Text provided -
☆ ☆ ☆ ☆ ☆ ☆ ☆

General characteristics (as built)
- Class & type: Arab-class composite gunvessel
- Displacement: 720 long tons (730 t)
- Length: 167 ft 0 in (50.9 m) (oa); 150 ft 2 in (45.8 m) (p/p);
- Beam: 28 ft 6 in (8.7 m)
- Draught: 13 ft 6 in (4.1 m)
- Depth of hold: 17 ft 6 in (5.3 m)
- Installed power: 656 ihp (489 kW); 3 × boilers;
- Propulsion: 1 × 2-cylinder horizontal compound-expansion steam engine; 1 hoisting screw;
- Sail plan: Barque rig
- Speed: 10 knots (19 km/h; 12 mph)
- Range: 790 nmi (1,460 km; 910 mi) at 10 knots (19 km/h; 12 mph)
- Complement: 90
- Armament: 1 × 7-inch rifled muzzle-loading gun; 2 × 6.3-inch 64-pounder rifled muzzle-loading guns; 2 × machine guns; 1 × light gun; From 1879:; 1 × 7-inch rifled muzzle-loading gun; 1 × 6.3-inch 64-pounder rifled muzzle-loading guns forward; 3 × 20-pounder breech-loading guns aft; 2 × machine guns; 1 × light gun;

= HMS Arab (1874) =

Arab-class composite gunboat

HMS Arab was an composite gunvessel built for the Royal Navy in 1874. She served in the East Indies and was sold in 1889.

☆ ☆ ☆ ☆ ☆ ☆ ☆

Things to do -
1. In the HMS Arab text, where did the ship serve?
2. Summarize the HMS Arab text in two sentences.
3. From the HMS Arab text, copy everything from "- Class & type: Arab-class" down to "6 in (5.3 m)", substituting "Draft" for "Draught".
The rows that come next are separate material and have no connection to the HMS Arab text.

Records from a dataset:

☆ ☆ ☆ ☆ ☆ ☆ ☆

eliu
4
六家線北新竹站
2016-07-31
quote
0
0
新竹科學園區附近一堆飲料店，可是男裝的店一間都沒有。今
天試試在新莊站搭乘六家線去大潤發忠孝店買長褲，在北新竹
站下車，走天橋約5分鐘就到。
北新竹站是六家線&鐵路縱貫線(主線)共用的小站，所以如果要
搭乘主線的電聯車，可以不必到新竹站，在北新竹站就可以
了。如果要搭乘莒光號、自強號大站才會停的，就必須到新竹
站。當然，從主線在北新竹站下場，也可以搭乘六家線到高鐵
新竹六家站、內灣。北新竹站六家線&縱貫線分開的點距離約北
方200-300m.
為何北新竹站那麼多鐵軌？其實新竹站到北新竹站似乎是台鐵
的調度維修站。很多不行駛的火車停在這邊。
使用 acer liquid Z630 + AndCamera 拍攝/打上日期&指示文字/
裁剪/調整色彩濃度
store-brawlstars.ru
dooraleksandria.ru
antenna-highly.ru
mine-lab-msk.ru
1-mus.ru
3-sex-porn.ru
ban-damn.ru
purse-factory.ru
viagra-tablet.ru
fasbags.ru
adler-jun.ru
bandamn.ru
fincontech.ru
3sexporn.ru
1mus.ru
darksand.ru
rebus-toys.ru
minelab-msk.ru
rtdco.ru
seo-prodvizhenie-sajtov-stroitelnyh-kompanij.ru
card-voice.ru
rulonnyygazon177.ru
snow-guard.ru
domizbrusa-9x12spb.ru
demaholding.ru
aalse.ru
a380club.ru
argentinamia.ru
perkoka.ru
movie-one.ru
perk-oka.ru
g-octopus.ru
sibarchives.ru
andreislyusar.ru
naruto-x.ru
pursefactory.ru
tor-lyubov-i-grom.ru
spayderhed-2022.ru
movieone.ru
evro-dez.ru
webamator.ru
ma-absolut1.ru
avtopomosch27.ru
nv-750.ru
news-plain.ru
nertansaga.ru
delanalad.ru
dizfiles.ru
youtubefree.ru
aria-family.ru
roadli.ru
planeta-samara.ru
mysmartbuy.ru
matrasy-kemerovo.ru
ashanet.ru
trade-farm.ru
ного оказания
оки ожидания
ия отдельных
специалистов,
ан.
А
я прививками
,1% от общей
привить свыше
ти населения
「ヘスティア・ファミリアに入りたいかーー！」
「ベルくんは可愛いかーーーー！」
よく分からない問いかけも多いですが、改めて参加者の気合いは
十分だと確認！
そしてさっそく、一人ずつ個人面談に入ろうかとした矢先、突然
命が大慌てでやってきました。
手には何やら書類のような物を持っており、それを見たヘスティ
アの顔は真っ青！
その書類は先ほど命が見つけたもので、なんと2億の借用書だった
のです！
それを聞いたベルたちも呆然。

☆ ☆ ☆ ☆ ☆ ☆ ☆

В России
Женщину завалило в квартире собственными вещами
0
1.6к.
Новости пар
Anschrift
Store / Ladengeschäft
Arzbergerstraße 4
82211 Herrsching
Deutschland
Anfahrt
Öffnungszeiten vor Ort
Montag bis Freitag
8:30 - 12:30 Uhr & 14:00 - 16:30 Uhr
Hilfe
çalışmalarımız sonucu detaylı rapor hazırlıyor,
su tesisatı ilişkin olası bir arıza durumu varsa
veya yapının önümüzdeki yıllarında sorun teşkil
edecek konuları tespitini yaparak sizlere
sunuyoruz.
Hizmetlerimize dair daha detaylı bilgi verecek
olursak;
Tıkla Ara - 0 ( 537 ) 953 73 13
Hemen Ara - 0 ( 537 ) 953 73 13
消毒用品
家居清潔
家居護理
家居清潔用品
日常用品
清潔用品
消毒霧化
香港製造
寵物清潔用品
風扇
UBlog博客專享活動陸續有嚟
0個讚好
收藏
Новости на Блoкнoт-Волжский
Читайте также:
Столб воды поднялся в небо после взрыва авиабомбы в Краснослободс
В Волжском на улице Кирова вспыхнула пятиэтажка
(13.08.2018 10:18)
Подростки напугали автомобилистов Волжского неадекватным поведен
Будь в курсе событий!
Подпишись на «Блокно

☆ ☆ ☆ ☆ ☆ ☆ ☆

Expected results -
1. She served in the East Indies.

2. HMS Arab was an Arab-class composite gunvessel built for the Royal Navy in 1874, with a displacement of 720 long tons, a barque rig and a single two-cylinder compound-expansion steam engine. She served in the East Indies and was sold in 1889.

3.
- Class & type: Arab-class composite gunvessel
- Displacement: 720 long tons (730 t)
- Length: 167 ft 0 in (50.9 m) (oa); 150 ft 2 in (45.8 m) (p/p);
- Beam: 28 ft 6 in (8.7 m)
- Draft: 13 ft 6 in (4.1 m)
- Depth of hold: 17 ft 6 in (5.3 m)